The Personal Consumption Expenditures price index — the Federal Reserve’s preferred inflation gauge — rose 3.8% in April from a year earlier, up from 3.5% in March, government figures showed Thursday. Monthly prices increased 0.4%, easing from March’s 0.7% rise but remaining above levels typically viewed as consistent with stable inflation.
The latest data underscored the growing strain on consumers as gasoline, groceries, electricity and clothing costs continued climbing. The report also highlighted broader concerns that inflationary pressures may be becoming more persistent across the economy.
Core inflation, which excludes volatile food and energy categories, climbed 3.3% year over year in April from 3.2% the previous month. On a monthly basis, core prices increased 0.2%, slightly lower than March’s pace.

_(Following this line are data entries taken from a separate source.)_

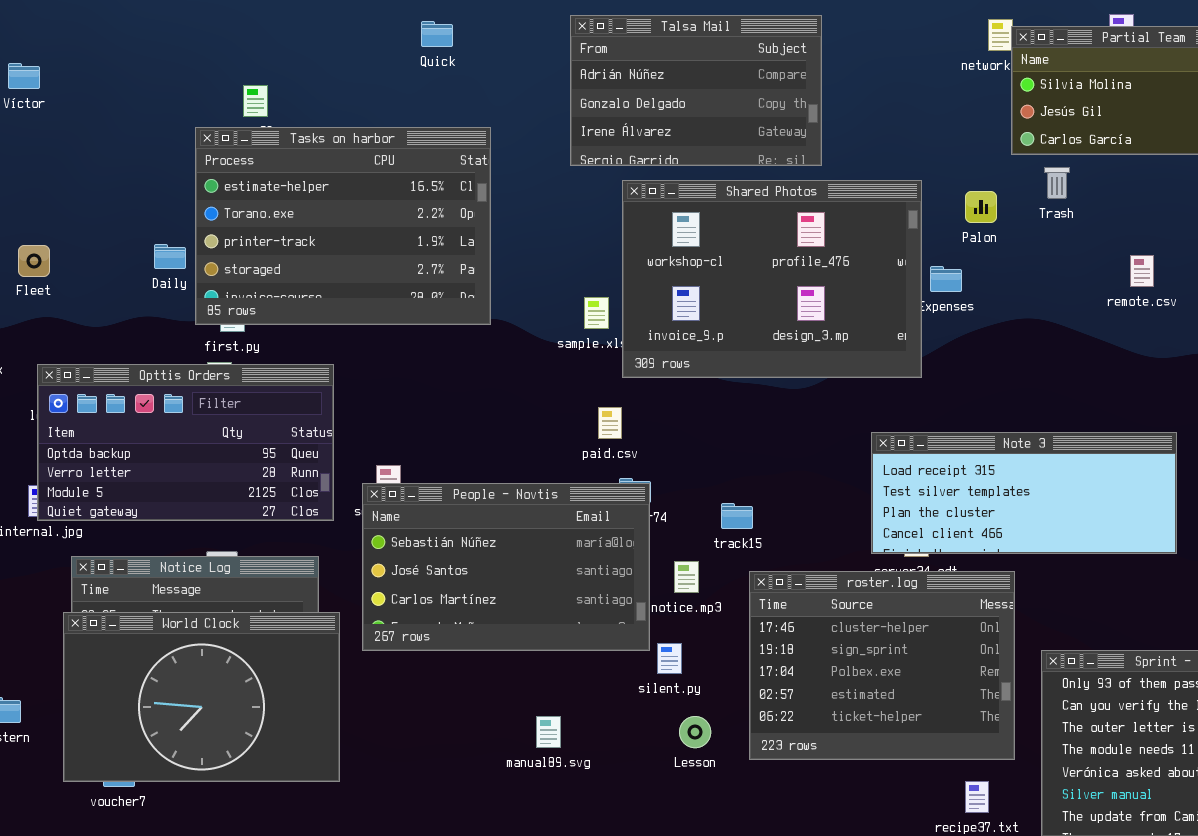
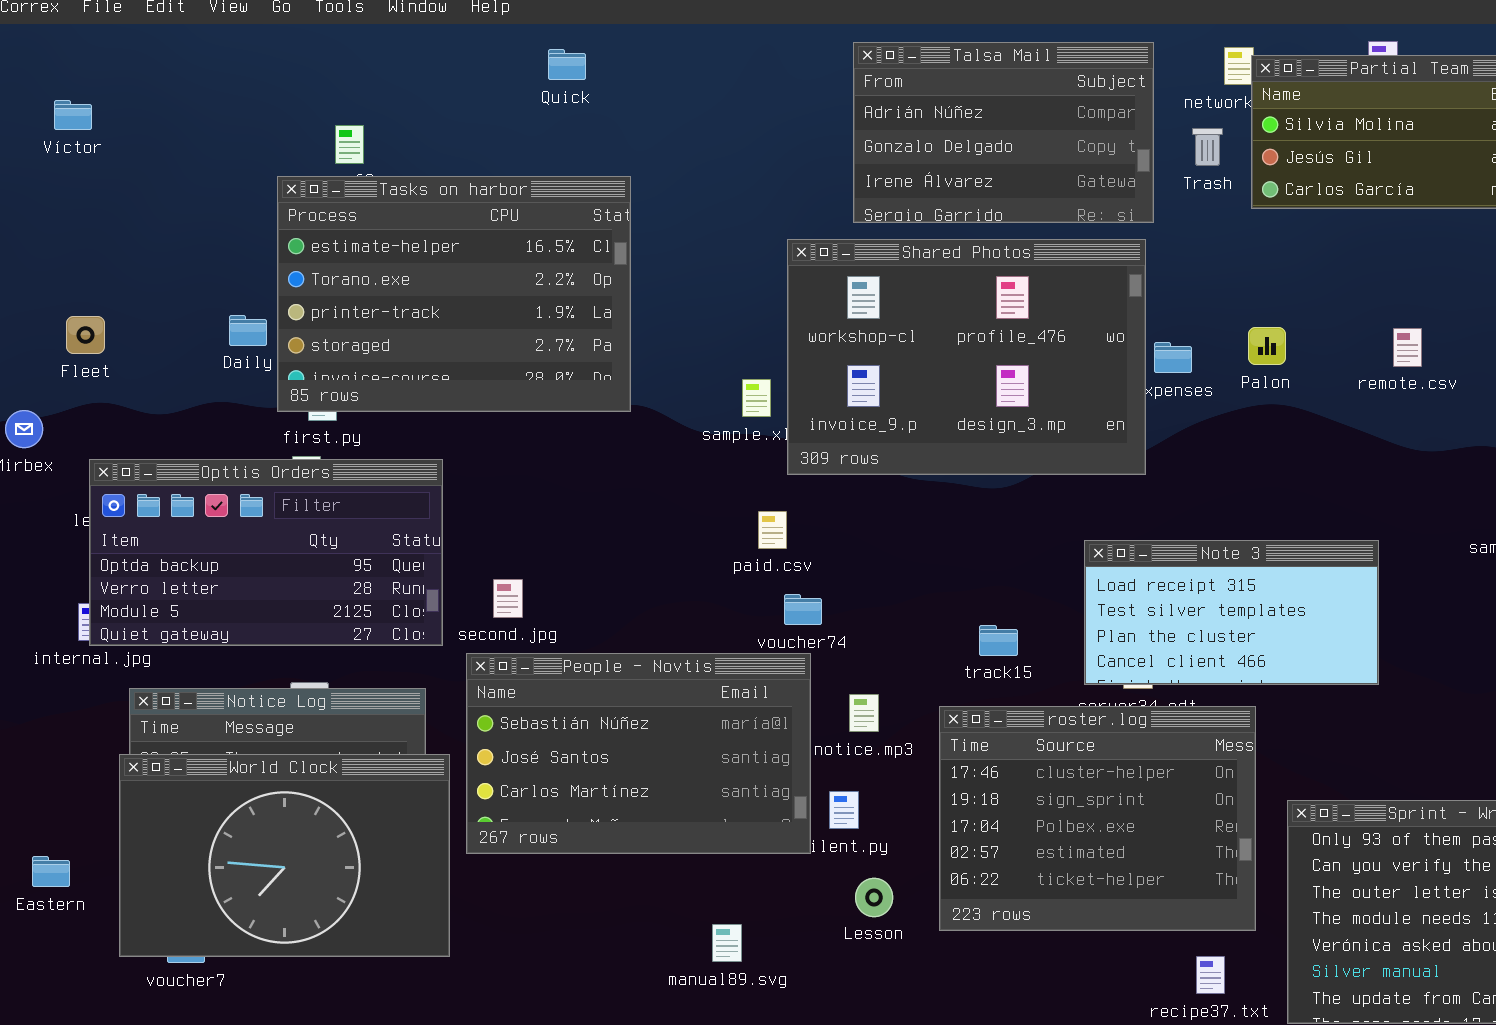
Talsa Mail: [570,15,822,166] -> [853,42,1154,223], moved
Trash: [1044,167,1070,199] -> [1192,128,1223,166], moved
Palon: [965,191,997,223] -> [1248,327,1286,365], moved
Note 3: [871,432,1177,554] -> [1084,540,1379,685], resized
People - Novtis: [362,483,650,651] -> [466,653,811,854], moved
track15: [721,503,753,529] -> [979,625,1018,656], moved
manual89.svg: [536,716,561,748] -> [712,924,742,962], moved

Commerce Department figures also showed Americans’ income growth stalled during the month. Personal income was unchanged in April from March, while inflation-adjusted income slipped 0.1%, reflecting the impact of higher prices on household purchasing power.
The report indicated farm income weakened after a federal aid package expired last month, contributing to softer overall income figures.
Consumer spending continued to rise despite the financial pressure, though the pace suggested households may increasingly be relying on savings rather than stronger earnings growth. Separate economic data showed the personal saving rate declined to 2.6% in April, among the lowest levels in several years.
The inflation figures complicate the outlook for the Federal Reserve, which has been attempting to steer inflation back toward its 2% target while avoiding a broader economic slowdown.
Persistent price growth could reduce the likelihood of near-term interest rate cuts. Some policymakers have signaled that maintaining current rates for longer — or potentially tightening policy further — may remain under consideration if inflation fails to moderate.
Energy prices have become a significant contributor to the recent acceleration in inflation. Gasoline costs have risen sharply in recent months, adding pressure to transportation and household budgets while also contributing to broader increases in consumer prices.
The inflation report arrives as consumer sentiment has weakened despite continued economic growth and strong equity market performance. Recent surveys have shown many households cutting discretionary spending as higher living costs erode wage gains.
Economic growth has remained positive, supported in part by business investment and higher-income consumer spending. However, weaker real income growth and elevated inflation continue to raise concerns about the durability of household demand in the months ahead.
Details about the longer-term trajectory of inflation and consumer spending remain uncertain as policymakers monitor the effects of energy costs, trade policies and broader economic conditions.